* [TASK GOAL]:
A single figure is required: the number of lines in the data below that hold the word "dfsg".

*** Block opens ***

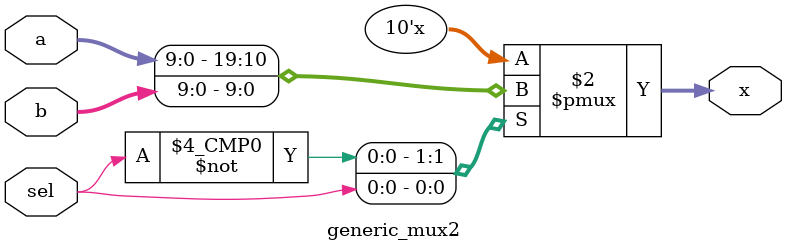
<source format=v>

module generic_mux2
#(parameter WIDTH=10)
(a, b, sel, x);
input [WIDTH-1:0] a, b;
input sel;
output reg [WIDTH-1:0] x;

always @(*)
begin
	case(sel)
		1'b0: x = a;
		1'b1: x = b;
	endcase
end

endmodule 
</source>
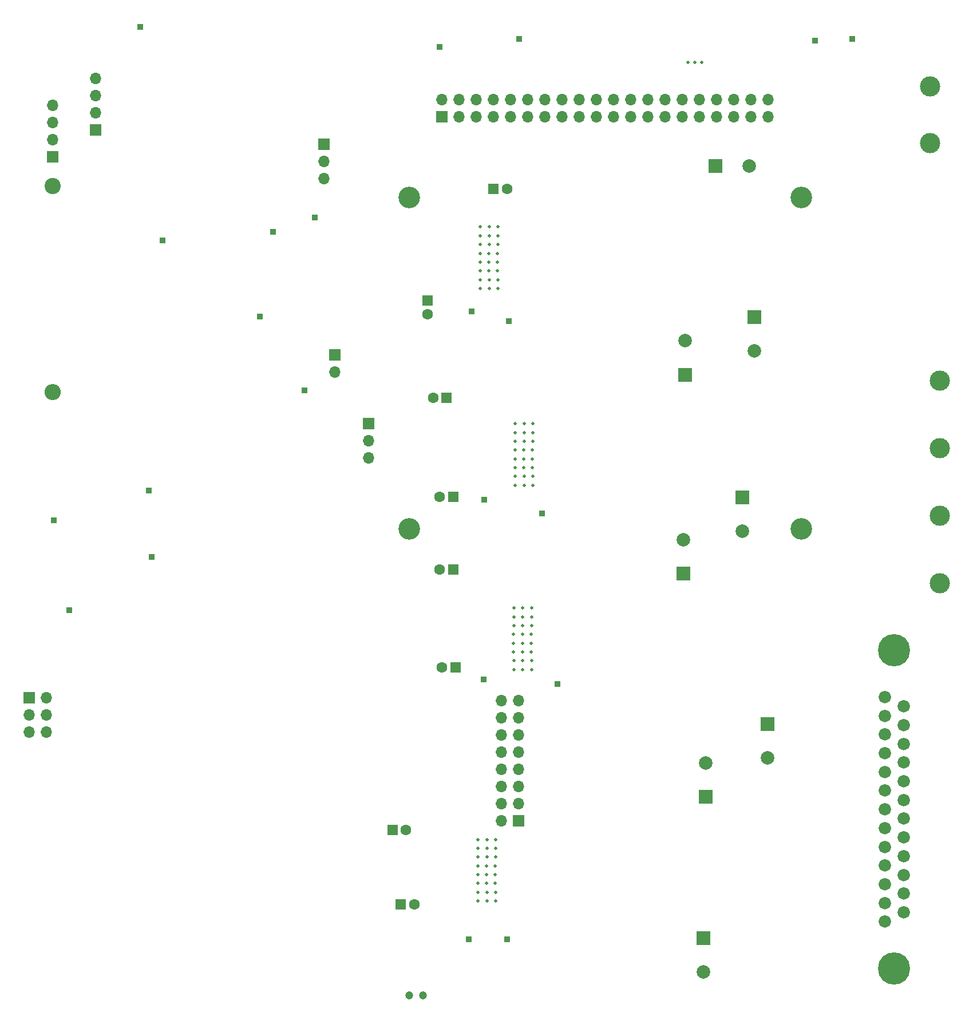
<source format=gbr>
%TF.GenerationSoftware,KiCad,Pcbnew,6.0.6+dfsg-1~bpo11+1*%
%TF.CreationDate,2022-11-12T15:23:50-08:00*%
%TF.ProjectId,BuildboticsController,4275696c-6462-46f7-9469-6373436f6e74,rev?*%
%TF.SameCoordinates,Original*%
%TF.FileFunction,Soldermask,Bot*%
%TF.FilePolarity,Negative*%
%FSLAX46Y46*%
G04 Gerber Fmt 4.6, Leading zero omitted, Abs format (unit mm)*
G04 Created by KiCad (PCBNEW 6.0.6+dfsg-1~bpo11+1) date 2022-11-12 15:23:50*
%MOMM*%
%LPD*%
G01*
G04 APERTURE LIST*
%ADD10R,1.700000X1.700000*%
%ADD11O,1.700000X1.700000*%
%ADD12R,0.850000X0.850000*%
%ADD13C,0.499999*%
%ADD14R,1.600000X1.600000*%
%ADD15C,1.600000*%
%ADD16R,2.000000X2.000000*%
%ADD17C,2.000000*%
%ADD18C,1.200000*%
%ADD19C,3.000000*%
%ADD20C,2.400000*%
%ADD21O,2.400000X2.400000*%
%ADD22C,3.200000*%
%ADD23C,4.770000*%
%ADD24C,1.830000*%
G04 APERTURE END LIST*
D10*
%TO.C,J11*%
X67900000Y-41375000D03*
D11*
X67900000Y-43915000D03*
X67900000Y-46455000D03*
%TD*%
D12*
%TO.C,TP13*%
X42400000Y-102370000D03*
%TD*%
%TO.C,TP8*%
X58380000Y-66800000D03*
%TD*%
%TO.C,TP3*%
X60386000Y-54290000D03*
%TD*%
D10*
%TO.C,J12*%
X74500000Y-82675000D03*
D11*
X74500000Y-85215000D03*
X74500000Y-87755000D03*
%TD*%
D13*
%TO.C,U9*%
X96000000Y-112550000D03*
X95950000Y-115150001D03*
X96000000Y-119050000D03*
X98550000Y-113850000D03*
X97250000Y-113850000D03*
X97300000Y-119050000D03*
X95950000Y-116450001D03*
X97300000Y-112550000D03*
X95950000Y-113850000D03*
X98600000Y-109949999D03*
X98600000Y-119050000D03*
X98600000Y-117750000D03*
X96000000Y-111250000D03*
X97250000Y-115150001D03*
X98600000Y-112550000D03*
X97300000Y-111250000D03*
X98550000Y-116450001D03*
X98600000Y-111250000D03*
X96000000Y-109949999D03*
X97300000Y-117750000D03*
X97300000Y-109949999D03*
X98550000Y-115150001D03*
X97250000Y-116450001D03*
X96000000Y-117750000D03*
%TD*%
D12*
%TO.C,TP6*%
X40750000Y-24000000D03*
%TD*%
D13*
%TO.C,U8*%
X121749999Y-29250000D03*
X122750000Y-29275400D03*
X123750001Y-29250000D03*
%TD*%
D10*
%TO.C,J10*%
X85370000Y-37270000D03*
D11*
X85370000Y-34730000D03*
X87910000Y-37270000D03*
X87910000Y-34730000D03*
X90450000Y-37270000D03*
X90450000Y-34730000D03*
X92990000Y-37270000D03*
X92990000Y-34730000D03*
X95530000Y-37270000D03*
X95530000Y-34730000D03*
X98070000Y-37270000D03*
X98070000Y-34730000D03*
X100610000Y-37270000D03*
X100610000Y-34730000D03*
X103150000Y-37270000D03*
X103150000Y-34730000D03*
X105690000Y-37270000D03*
X105690000Y-34730000D03*
X108230000Y-37270000D03*
X108230000Y-34730000D03*
X110770000Y-37270000D03*
X110770000Y-34730000D03*
X113310000Y-37270000D03*
X113310000Y-34730000D03*
X115850000Y-37270000D03*
X115850000Y-34730000D03*
X118390000Y-37270000D03*
X118390000Y-34730000D03*
X120930000Y-37270000D03*
X120930000Y-34730000D03*
X123470000Y-37270000D03*
X123470000Y-34730000D03*
X126010000Y-37270000D03*
X126010000Y-34730000D03*
X128550000Y-37270000D03*
X128550000Y-34730000D03*
X131090000Y-37270000D03*
X131090000Y-34730000D03*
X133630000Y-37270000D03*
X133630000Y-34730000D03*
%TD*%
D14*
%TO.C,C58*%
X86035113Y-78870000D03*
D15*
X84035113Y-78870000D03*
%TD*%
D12*
%TO.C,TP14*%
X146000000Y-25750000D03*
%TD*%
D16*
%TO.C,C55*%
X129750000Y-93632323D03*
D17*
X129750000Y-98632323D03*
%TD*%
D16*
%TO.C,C66*%
X131550000Y-66910000D03*
D17*
X131550000Y-71910000D03*
%TD*%
D10*
%TO.C,J4*%
X24250000Y-123250000D03*
D11*
X26790000Y-123250000D03*
X24250000Y-125790000D03*
X26790000Y-125790000D03*
X24250000Y-128330000D03*
X26790000Y-128330000D03*
%TD*%
D12*
%TO.C,TP21*%
X89700000Y-66100000D03*
%TD*%
%TO.C,TP4*%
X85000000Y-27000000D03*
%TD*%
D16*
%TO.C,C2*%
X124000000Y-158750000D03*
D17*
X124000000Y-163750000D03*
%TD*%
D12*
%TO.C,TP17*%
X91550000Y-120500000D03*
%TD*%
D10*
%TO.C,J6*%
X96700000Y-141400000D03*
D11*
X94160000Y-141400000D03*
X96700000Y-138860000D03*
X94160000Y-138860000D03*
X96700000Y-136320000D03*
X94160000Y-136320000D03*
X96700000Y-133780000D03*
X94160000Y-133780000D03*
X96700000Y-131240000D03*
X94160000Y-131240000D03*
X96700000Y-128700000D03*
X94160000Y-128700000D03*
X96700000Y-126160000D03*
X94160000Y-126160000D03*
X96700000Y-123620000D03*
X94160000Y-123620000D03*
%TD*%
D16*
%TO.C,C44*%
X133500000Y-127132323D03*
D17*
X133500000Y-132132323D03*
%TD*%
D12*
%TO.C,TP2*%
X96750000Y-25750000D03*
%TD*%
%TO.C,TP12*%
X30250000Y-110250000D03*
%TD*%
D14*
%TO.C,C68*%
X92958888Y-47940000D03*
D15*
X94958888Y-47940000D03*
%TD*%
D18*
%TO.C,C93*%
X82522000Y-167282000D03*
X80522000Y-167282000D03*
%TD*%
D14*
%TO.C,C46*%
X87340000Y-118750000D03*
D15*
X85340000Y-118750000D03*
%TD*%
D19*
%TO.C,J2*%
X157550000Y-32800000D03*
X157550000Y-41200000D03*
%TD*%
D16*
%TO.C,C56*%
X121340000Y-75440000D03*
D17*
X121340000Y-70440000D03*
%TD*%
D12*
%TO.C,TP19*%
X91620000Y-93900000D03*
%TD*%
D14*
%TO.C,C67*%
X83240000Y-64490000D03*
D15*
X83240000Y-66490000D03*
%TD*%
D12*
%TO.C,TP18*%
X102400000Y-121200000D03*
%TD*%
D20*
%TO.C,R25*%
X27800000Y-47555000D03*
D21*
X27800000Y-78035000D03*
%TD*%
D12*
%TO.C,TP22*%
X95270000Y-67540000D03*
%TD*%
D22*
%TO.C,REF\u002A\u002A*%
X138500000Y-49250000D03*
%TD*%
D12*
%TO.C,TP20*%
X100160000Y-95940000D03*
%TD*%
%TO.C,TP11*%
X42000000Y-92600000D03*
%TD*%
%TO.C,TP16*%
X95000000Y-159000000D03*
%TD*%
D23*
%TO.C,J5*%
X152250000Y-116230000D03*
X152250000Y-163270000D03*
D24*
X150830000Y-156370000D03*
X150830000Y-153600000D03*
X150830000Y-150830000D03*
X150830000Y-148060000D03*
X150830000Y-145290000D03*
X150830000Y-142520000D03*
X150830000Y-139750000D03*
X150830000Y-136980000D03*
X150830000Y-134210000D03*
X150830000Y-131440000D03*
X150830000Y-128670000D03*
X150830000Y-125900000D03*
X150830000Y-123130000D03*
X153670000Y-154985000D03*
X153670000Y-152215000D03*
X153670000Y-149445000D03*
X153670000Y-146675000D03*
X153670000Y-143905000D03*
X153670000Y-141135000D03*
X153670000Y-138365000D03*
X153670000Y-135595000D03*
X153670000Y-132825000D03*
X153670000Y-130055000D03*
X153670000Y-127285000D03*
X153670000Y-124515000D03*
%TD*%
D10*
%TO.C,J13*%
X27750000Y-43250000D03*
D11*
X27750000Y-40710000D03*
X27750000Y-38170000D03*
X27750000Y-35630000D03*
%TD*%
D22*
%TO.C,REF\u002A\u002A*%
X80500000Y-98250000D03*
%TD*%
%TO.C,REF\u002A\u002A*%
X138500000Y-98250000D03*
%TD*%
D14*
%TO.C,C4*%
X79244888Y-153800000D03*
D15*
X81244888Y-153800000D03*
%TD*%
D19*
%TO.C,J8*%
X159000000Y-86300000D03*
%TD*%
D14*
%TO.C,C57*%
X87005112Y-93510000D03*
D15*
X85005112Y-93510000D03*
%TD*%
D19*
%TO.C,J9*%
X159000000Y-76300000D03*
%TD*%
D13*
%TO.C,U1*%
X91950000Y-148100000D03*
X93250000Y-149400001D03*
X93250000Y-150700001D03*
X90650000Y-150700001D03*
X90700000Y-145500000D03*
X93300000Y-145500000D03*
X92000000Y-145500000D03*
X90700000Y-152000000D03*
X90700000Y-153300000D03*
X90650000Y-148100000D03*
X92000000Y-144199999D03*
X92000000Y-146800000D03*
X93300000Y-152000000D03*
X92000000Y-152000000D03*
X91950000Y-149400001D03*
X90700000Y-144199999D03*
X91950000Y-150700001D03*
X92000000Y-153300000D03*
X93300000Y-144199999D03*
X90650000Y-149400001D03*
X93300000Y-153300000D03*
X90700000Y-146800000D03*
X93250000Y-148100000D03*
X93300000Y-146800000D03*
%TD*%
D10*
%TO.C,J3*%
X69500000Y-72500000D03*
D11*
X69500000Y-75040000D03*
%TD*%
D19*
%TO.C,J7*%
X159000000Y-96300000D03*
%TD*%
D16*
%TO.C,C45*%
X121050000Y-104850000D03*
D17*
X121050000Y-99850000D03*
%TD*%
D14*
%TO.C,C47*%
X87015112Y-104290000D03*
D15*
X85015112Y-104290000D03*
%TD*%
D12*
%TO.C,TP1*%
X140500000Y-26000000D03*
%TD*%
%TO.C,TP10*%
X27900000Y-97000000D03*
%TD*%
D16*
%TO.C,C3*%
X124400000Y-137867677D03*
D17*
X124400000Y-132867677D03*
%TD*%
D12*
%TO.C,TP9*%
X65000000Y-77800000D03*
%TD*%
D19*
%TO.C,J1*%
X159000000Y-106300000D03*
%TD*%
D14*
%TO.C,C5*%
X78014888Y-142780000D03*
D15*
X80014888Y-142780000D03*
%TD*%
D22*
%TO.C,REF\u002A\u002A*%
X80500000Y-49250000D03*
%TD*%
D12*
%TO.C,TP5*%
X66560000Y-52190000D03*
%TD*%
%TO.C,TP7*%
X44000000Y-55600000D03*
%TD*%
D13*
%TO.C,U12*%
X91030000Y-54890000D03*
X92280000Y-57490000D03*
X92330000Y-56190000D03*
X93580000Y-58790001D03*
X92280000Y-58790001D03*
X92330000Y-53589999D03*
X93630000Y-54890000D03*
X93580000Y-60090001D03*
X90980000Y-57490000D03*
X93630000Y-53589999D03*
X91030000Y-61390000D03*
X93630000Y-61390000D03*
X93630000Y-62690000D03*
X91030000Y-53589999D03*
X90980000Y-58790001D03*
X92330000Y-62690000D03*
X92330000Y-61390000D03*
X93630000Y-56190000D03*
X93580000Y-57490000D03*
X92280000Y-60090001D03*
X92330000Y-54890000D03*
X91030000Y-62690000D03*
X90980000Y-60090001D03*
X91030000Y-56190000D03*
%TD*%
%TO.C,U11*%
X98800000Y-82699999D03*
X97500000Y-90500000D03*
X98800000Y-84000000D03*
X96200000Y-91800000D03*
X96200000Y-85300000D03*
X96150000Y-87900001D03*
X96150000Y-86600000D03*
X98750000Y-86600000D03*
X97450000Y-87900001D03*
X97450000Y-89200001D03*
X98750000Y-89200001D03*
X98800000Y-85300000D03*
X97450000Y-86600000D03*
X97500000Y-85300000D03*
X97500000Y-91800000D03*
X97500000Y-84000000D03*
X98750000Y-87900001D03*
X98800000Y-90500000D03*
X96200000Y-82699999D03*
X98800000Y-91800000D03*
X96200000Y-84000000D03*
X96150000Y-89200001D03*
X97500000Y-82699999D03*
X96200000Y-90500000D03*
%TD*%
D16*
%TO.C,C65*%
X125832323Y-44600000D03*
D17*
X130832323Y-44600000D03*
%TD*%
D10*
%TO.C,J14*%
X34100000Y-39280000D03*
D11*
X34100000Y-36740000D03*
X34100000Y-34200000D03*
X34100000Y-31660000D03*
%TD*%
D12*
%TO.C,TP15*%
X89300000Y-159000000D03*
%TD*%
M02*

</source>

*** Block closes ***

* [TASK RESULT]:
2